Saturday, February 21, 2015

The Mighty Turnip

In the fall of 2014, after planting all the trees, shrubs, vines, and bushes there was quite a bit of bare soil to cover. I went to the Co-Op over in Mertens and noticed a big bag of turnip seed on the shelf, and if memory serves, it was about $8. Brought it home and handbroadcast the seeds onto the open dirt, no muss, no fuss, no raking, no watering, a couple of weeks later turnips popping up everywhere. Great ground cover, great soil penetration, and lots of bio-mass to pile up in the swales in the spring, or so I assumed. Fast foward a few months (and a mild winter) and the biennial nature of the turnip had other plans. 
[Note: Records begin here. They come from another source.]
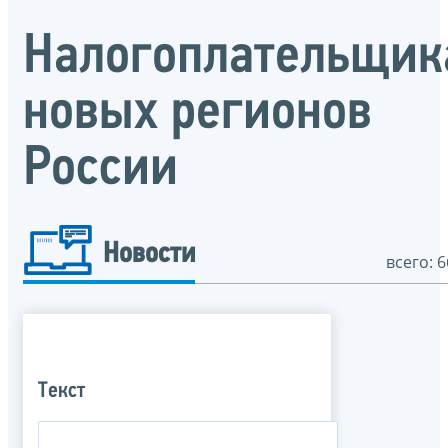
Налогоплательщик
новых регионов
России
Новости
всего: 6
Текст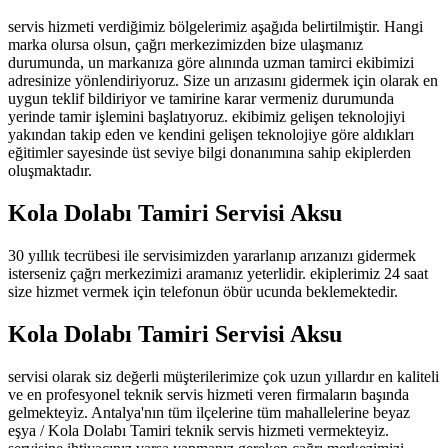
servis hizmeti verdiğimiz bölgelerimiz aşağıda belirtilmiştir. Hangi
marka olursa olsun, çağrı merkezimizden bize ulaşmanız
durumunda, un markanıza göre alınında uzman tamirci ekibimizi
adresinize yönlendiriyoruz. Size un arızasını gidermek için olarak en
uygun teklif bildiriyor ve tamirine karar vermeniz durumunda
yerinde tamir işlemini başlatıyoruz. ekibimiz gelişen teknolojiyi
yakından takip eden ve kendini gelişen teknolojiye göre aldıkları
eğitimler sayesinde üst seviye bilgi donanımına sahip ekiplerden
oluşmaktadır.
Kola Dolabı Tamiri Servisi Aksu
30 yıllık tecrübesi ile servisimizden yararlanıp arızanızı gidermek
isterseniz çağrı merkezimizi aramanız yeterlidir. ekiplerimiz 24 saat
size hizmet vermek için telefonun öbür ucunda beklemektedir.
Kola Dolabı Tamiri Servisi Aksu
servisi olarak siz değerli müşterilerimize çok uzun yıllardır en kaliteli
ve en profesyonel teknik servis hizmeti veren firmaların başında
gelmekteyiz. Antalya'nın tüm ilçelerine tüm mahallelerine beyaz
eşya / Kola Dolabı Tamiri teknik servis hizmeti vermekteyiz.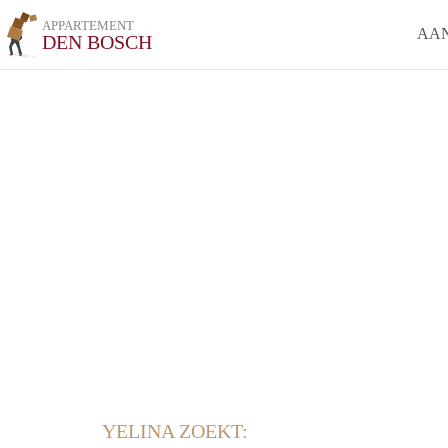
APPARTEMENT
AA
DEN BOSCH
YELINA ZOEKT: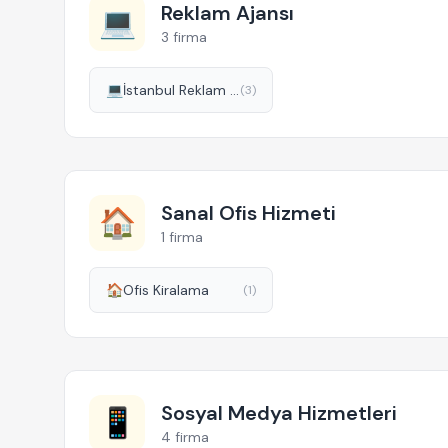
Reklam Ajansı
💻
3 firma
💻
İstanbul Reklam Ajansları
(3)
Sanal Ofis Hizmeti
🏠
1 firma
🏠
Ofis Kiralama
(1)
Sosyal Medya Hizmetleri
📱
4 firma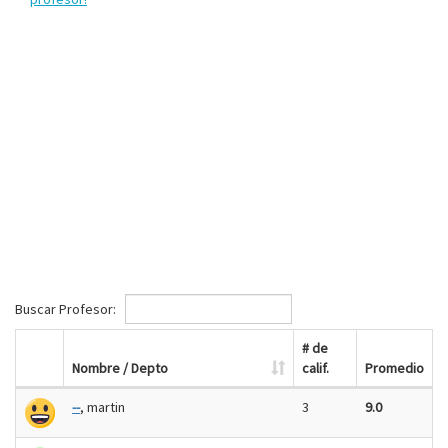
Buscar Profesor:
# de
Nombre / Depto
calif.
Promedio
--
, martin
3
9.0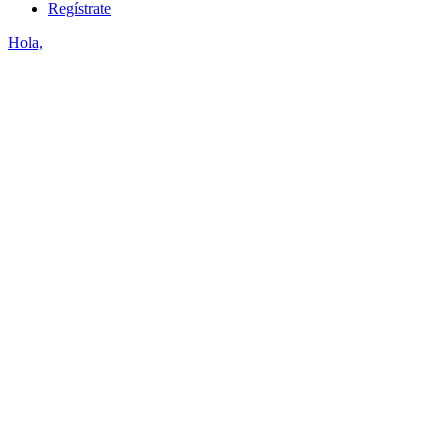
Regístrate
Hola,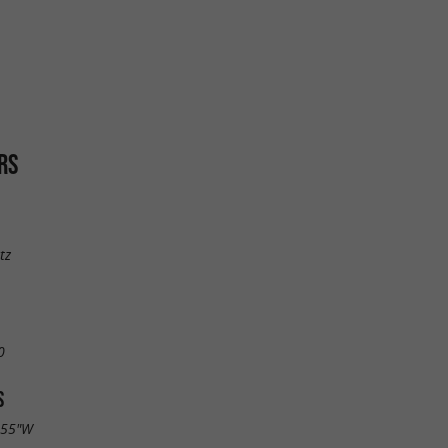
RS
tz
0
S
.55"W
When I think Turnips, I think Russian peasants, and finally growing Turnips made me better understand why the Turnip was so important to so many. The greens can be plucked and eaten early, though they do taste like turnips... :-) The root crop is winter hardy, the mild Texas winter never even touched the greens, they grew taller and fuller until beginning to bloom in early February. I had no idea what was to follow, bee heaven. Today was the 21st of February, and walking through the Turnip flowers today I was surrounded by 1000's of bees happily working and hopefully they'll remember where we're at when the fruit trees start blooming.